» PROMPT: Among the lines of the records below, copy those that hold the word "front".

(Collected data entries)
|---|

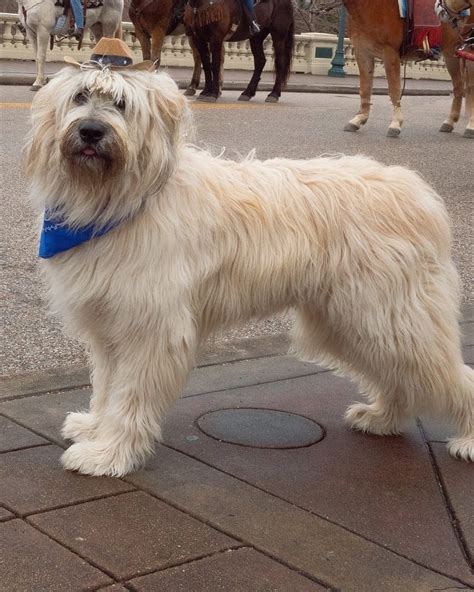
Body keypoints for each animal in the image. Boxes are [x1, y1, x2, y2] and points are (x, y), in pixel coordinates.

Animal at [26, 63, 474, 476]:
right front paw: (94, 428)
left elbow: (129, 396)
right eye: (80, 97)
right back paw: (382, 417)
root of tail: (418, 193)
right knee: (401, 378)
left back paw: (467, 439)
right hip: (352, 323)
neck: (119, 201)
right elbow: (106, 387)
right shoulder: (109, 326)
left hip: (389, 319)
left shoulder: (150, 330)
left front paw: (108, 453)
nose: (90, 131)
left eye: (121, 104)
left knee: (449, 375)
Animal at [342, 0, 472, 138]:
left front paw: (396, 123)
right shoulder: (362, 52)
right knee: (459, 88)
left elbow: (394, 89)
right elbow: (365, 88)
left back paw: (469, 126)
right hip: (451, 54)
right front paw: (359, 119)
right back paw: (450, 122)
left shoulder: (389, 52)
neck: (370, 6)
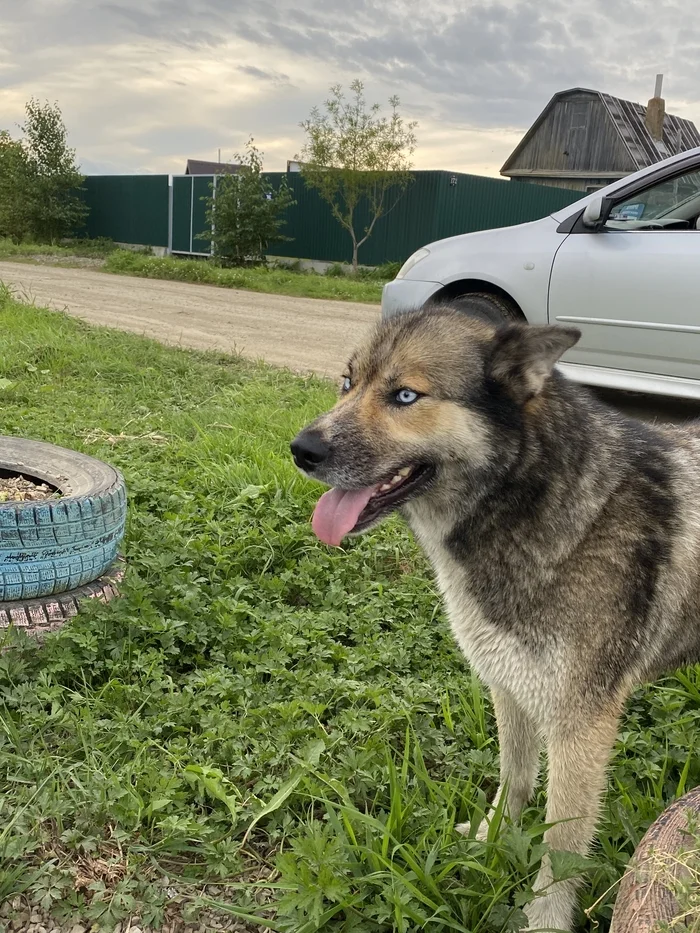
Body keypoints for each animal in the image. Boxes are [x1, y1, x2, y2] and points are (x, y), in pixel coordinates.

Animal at [288, 302, 700, 928]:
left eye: (405, 396)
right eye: (346, 383)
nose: (302, 449)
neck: (529, 498)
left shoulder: (581, 726)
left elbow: (561, 848)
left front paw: (543, 921)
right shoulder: (509, 685)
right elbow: (514, 781)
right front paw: (490, 841)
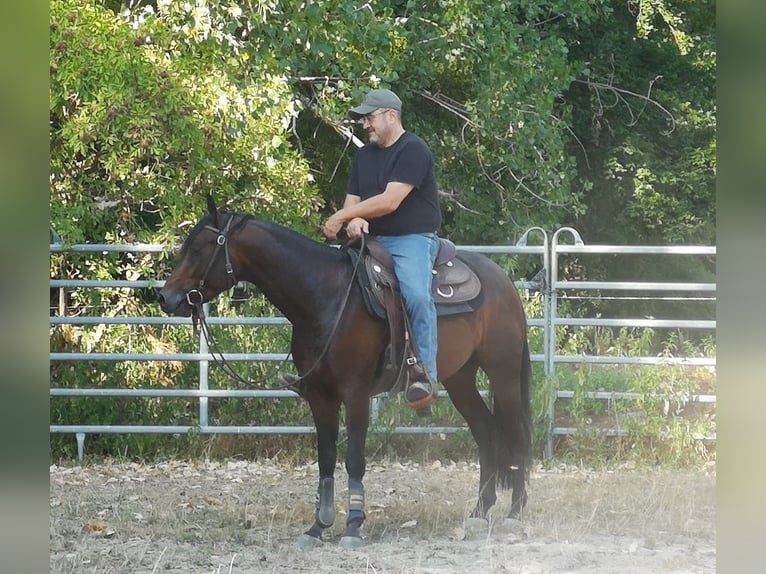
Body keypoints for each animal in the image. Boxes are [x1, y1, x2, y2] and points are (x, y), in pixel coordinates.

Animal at [158, 196, 536, 552]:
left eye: (198, 248)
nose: (165, 297)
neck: (324, 296)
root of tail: (503, 281)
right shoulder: (319, 395)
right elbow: (326, 460)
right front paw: (317, 527)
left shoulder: (356, 393)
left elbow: (354, 459)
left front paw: (353, 527)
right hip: (460, 378)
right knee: (486, 431)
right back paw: (479, 513)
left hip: (502, 373)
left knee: (516, 434)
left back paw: (515, 514)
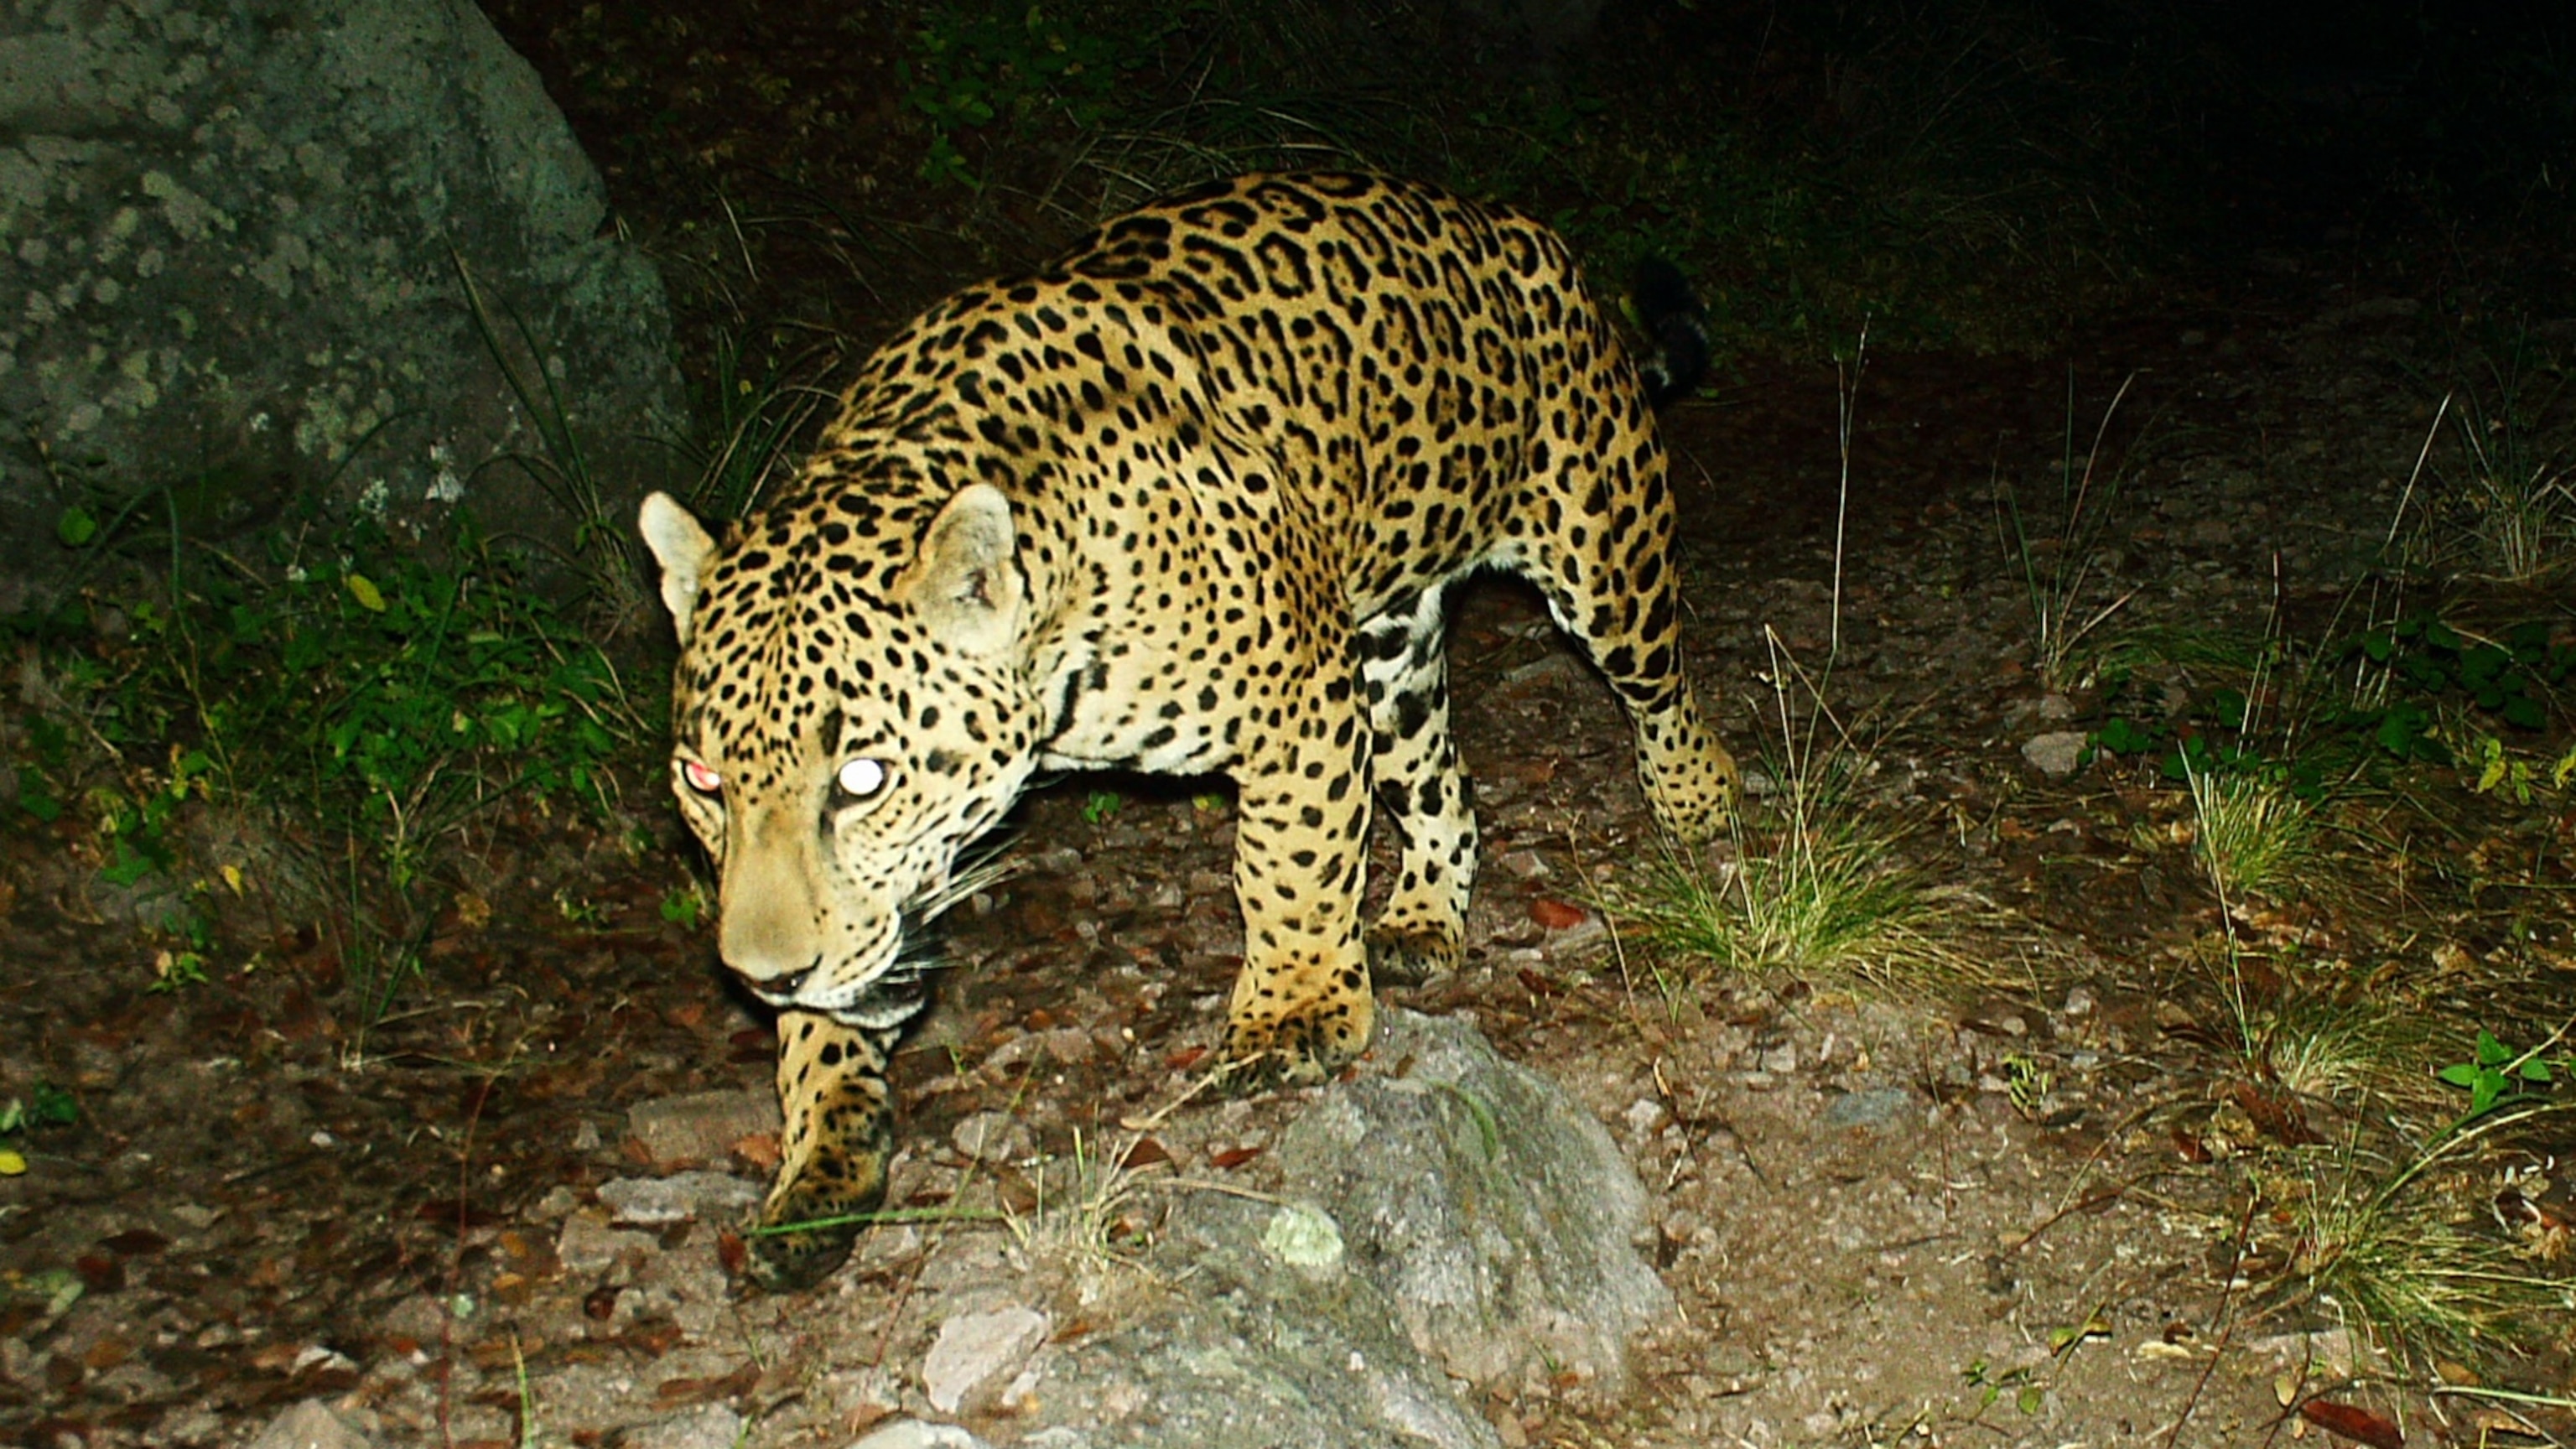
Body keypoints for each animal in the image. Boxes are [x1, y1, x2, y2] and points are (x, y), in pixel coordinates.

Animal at [638, 171, 1738, 1290]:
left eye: (862, 779)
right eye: (702, 780)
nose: (763, 977)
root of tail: (1525, 236)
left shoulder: (1298, 697)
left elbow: (1289, 863)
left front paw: (1295, 1014)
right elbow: (829, 1029)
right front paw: (816, 1168)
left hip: (1604, 561)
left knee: (1662, 687)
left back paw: (1698, 801)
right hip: (1389, 652)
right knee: (1445, 786)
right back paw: (1423, 919)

|---|

» OUTPUT FOR THIS TASK:
right front paw: (94, 428)
left front paw: (108, 453)
left front paw: (396, 123)
right front paw: (359, 119)
left front paw: (543, 921)
right front paw: (490, 841)
right front paw: (317, 527)
left front paw: (353, 527)
left front paw: (1295, 1014)
right front paw: (816, 1168)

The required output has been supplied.